McCormick's Creek State Park
Backstory and Context
The area now belonging to McCormick’s Creek State Park was once “inhabited” by indigenous Miami peoples, inhabited being the key word because the terrain proved much too rocky and pockmarked to settle on. Instead, they settled on the nearby rivers and used the area as hunting grounds. The park is named after John McCormick, who, with his sons, settled in the area in the 1830’s. Several attempts were made to commercialize the land, including grazing, agriculture, limestone quarries, and river-powered mills. But, just as the Native Americans had found, the land was simply not profitable enough. In 1888, Dr. Frederick Denkewalter found a use for it, building a sanitarium on the grounds where the inn now stands. It became a popular recreation spot.
When Dr. Denkewalter died, the land went up for auction and was purchased by the state. Richard Lieber, the father of state parks in Indiana, led a push during and after the state centennial in 1916 to found a state parks system. With the founding of McCormick’s Creek in 1916, he succeeded.
Lieber’s ideas and motivations were a far cry from the earlier business-centric sentiments of the Forestry Board. In 1919 he said, “I look on state parks as an attempt to retain for the edification, education and the enjoyment of those of the coming generations.” (News, 1919) In statements like this, Lieber demonstrated a remarkably modern and forward-thinking mindset about state parks and their usefulness to Hoosier citizens.
This is not to say that Lieber did not face his fair share of hardships, both personal and professional. As a German American, he dealt with anti-German sentiment during World War I. He publicly gave up his German citizenship, and became one of the founding members of a new chapter of the Friends of German Democracy (Times, 1918). Money was also an issue. His progressive notions did not fall in line with Indiana’s conservative government. Lieber found ways to work around this, obtaining money and land from private citizens and suggesting unique ideas such as the creation of newspaper subscription clubs to support the state parks system (News, 1916). In 1933, Governor McNutt dissolved Lieber’s commission, and demoted him. Lieber resigned in response, and served as an advisor to various parks agencies for the remainder of his life.
While Lieber might’ve been frustrated with his eventual demotion, his innovative work created a monument that would inspire conservationists and state agencies for decades to come. An editorial from Pennsylvania’s Altoona Tribune in 1916 urged Pennsylvania to follow Lieber’s example at Turkey Run and create its own parks system (News, 1916). Indiana’s parks were consistently rated highly amongst all the states.

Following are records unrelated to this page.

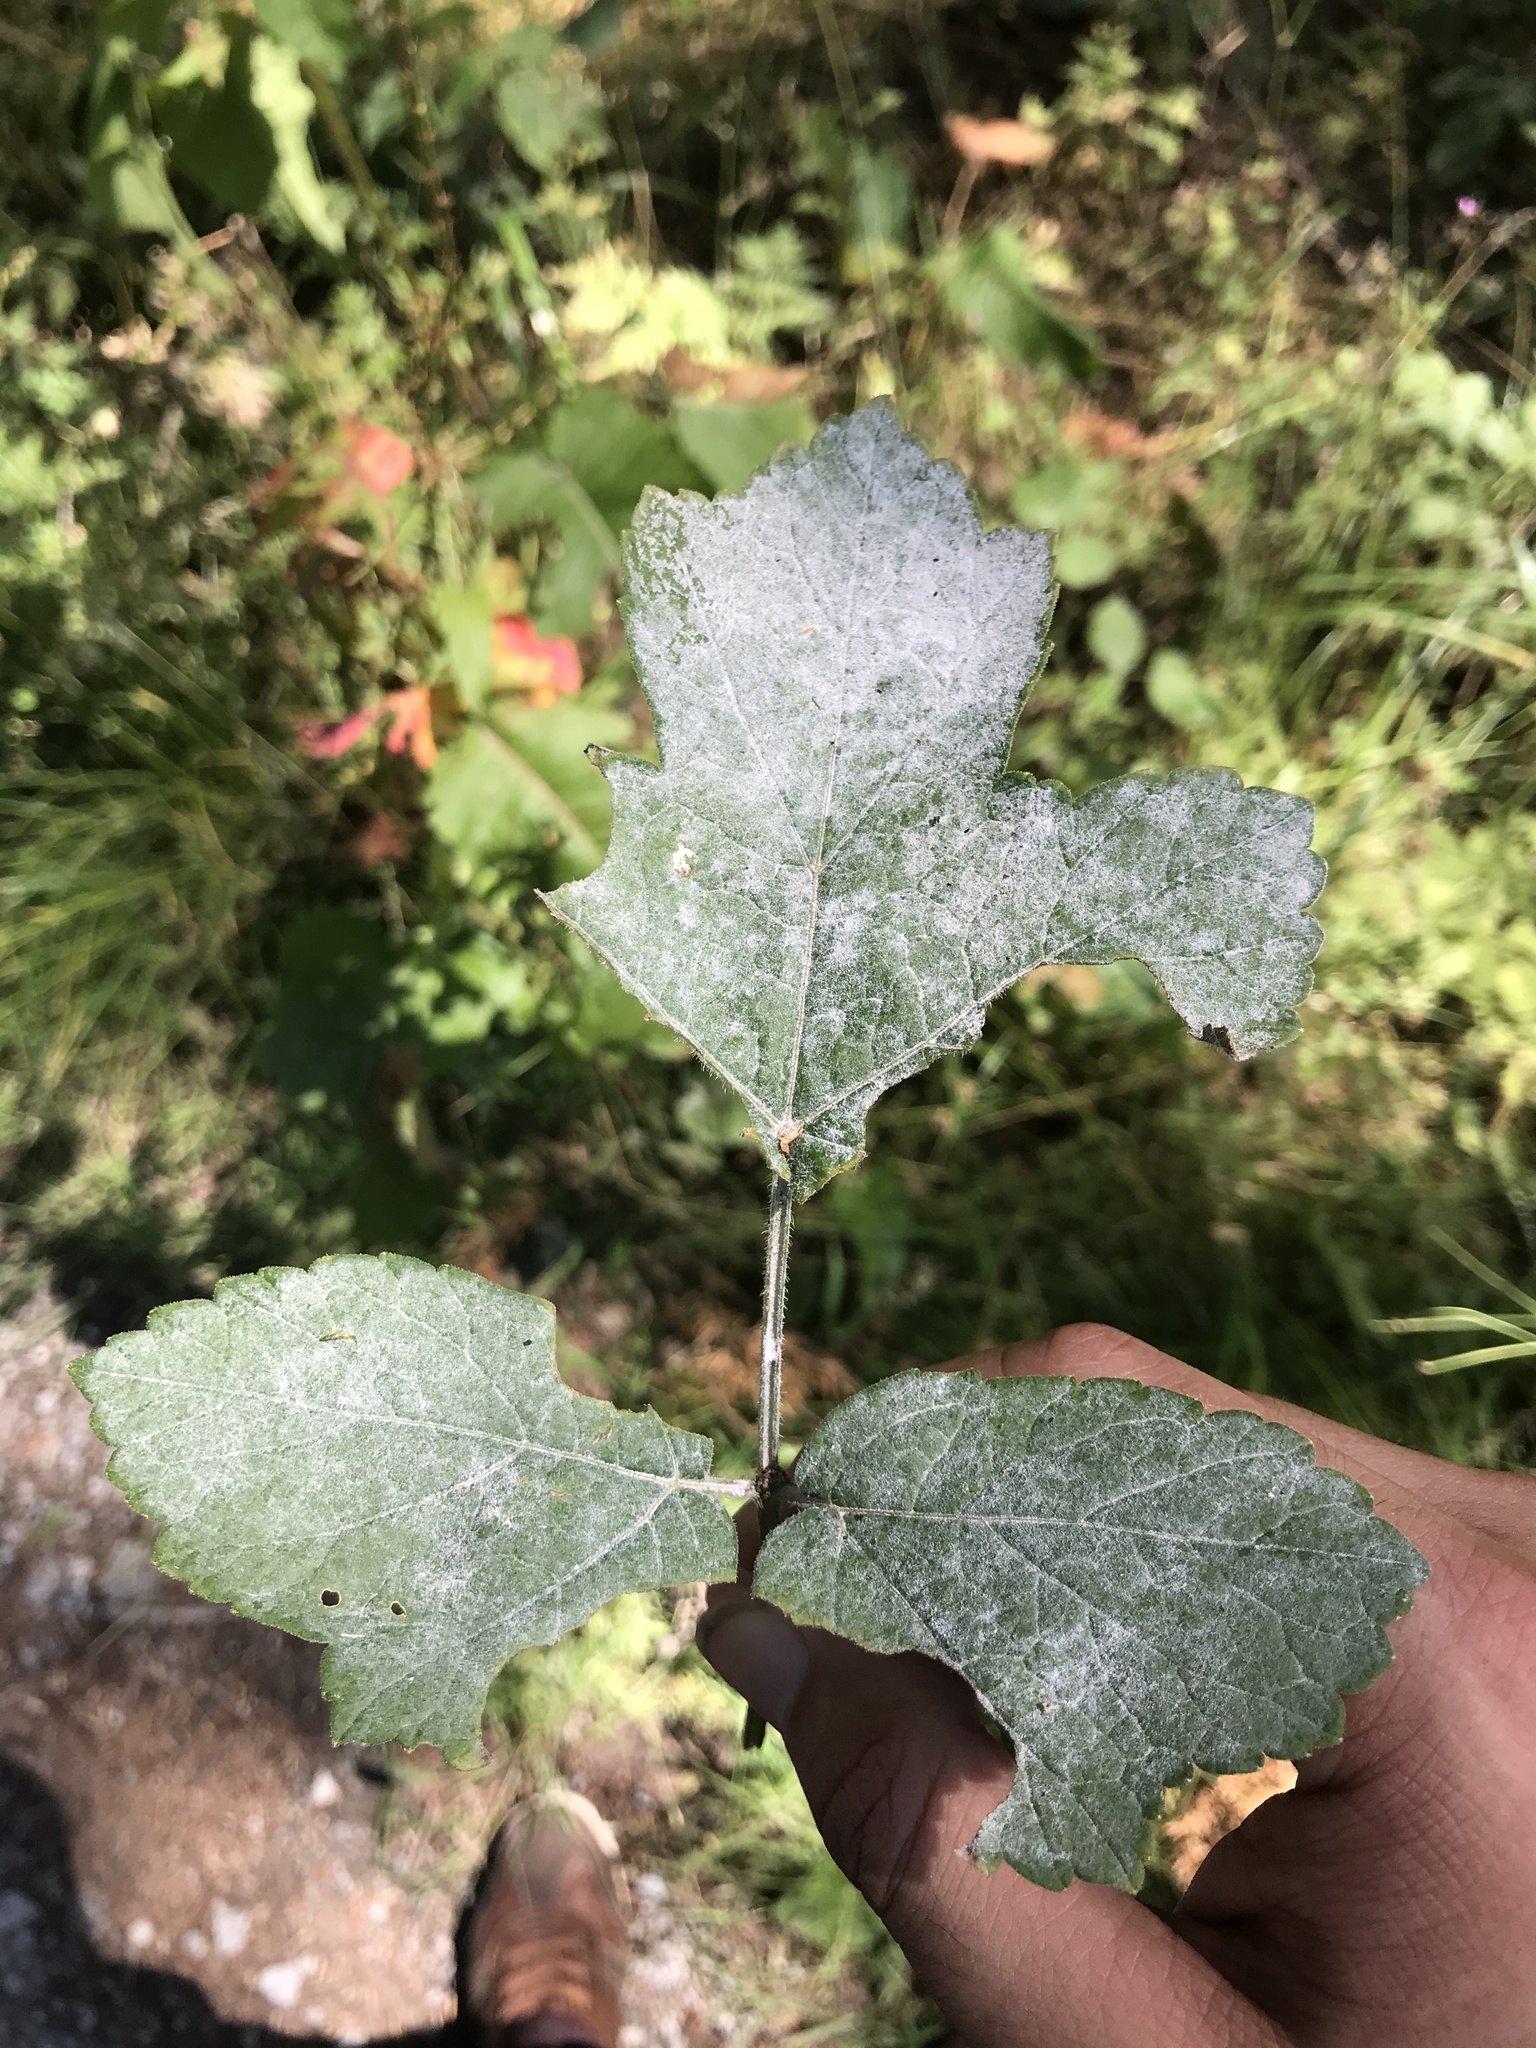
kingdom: Plantae
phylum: Tracheophyta
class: Magnoliopsida
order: Apiales
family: Apiaceae
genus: Heracleum
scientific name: Heracleum sphondylium
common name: Hogweed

McCormick's Creek now encompasses hundreds of acres, and contains numerous hiking trails, an inn, and a stable to attract visitors and raise money to keep the park in business. Trails lead to Wolf Cave, limestone arches, and sinkholes created by collapsing limestone in the area. The natural beauty of the land recognized by Dr. Denkewalter is preserved into today and beyond.
Sauers, Chas G. "McCormick's Creek Canyon." , The Department of Conservation, State of Indiana, 1923. Hathi Trust, babel.hathitrust.org/cgi/pt?id=uc1.b5088143&view=1up&seq=6.
"German-American Loyalty Pledged." The Indianapolis Times, 18 Mar. 1918, p. 10. Hoosier State Chronicles, newspapers.library.in.gov/?a=d&d=INN19180318-01.1.10&srpos=8&e=-------en-20-INN-1--txt-txIN-richard+lieber------.
"Nature Study Club Visits Turkey Run." The Indianapolis News, 23 June 1919, p. 8. Hoosier State Chronicles, newspapers.library.in.gov/?a=d&d=INN19190623-01.1.8&srpos=1&e=-------en-20-INN-1--txt-txIN-richard+lieber------.
"Urges Pennsylvania to Follow Example." The Indianapolis News, 19 Dec. 1916, p. 18. Hoosier State Chronicles, newspapers.library.in.gov/?a=d&d=INN19161219-01.1.18&srpos=3&e=-------en-20-INN-1--txt-txIN-richard+lieber------.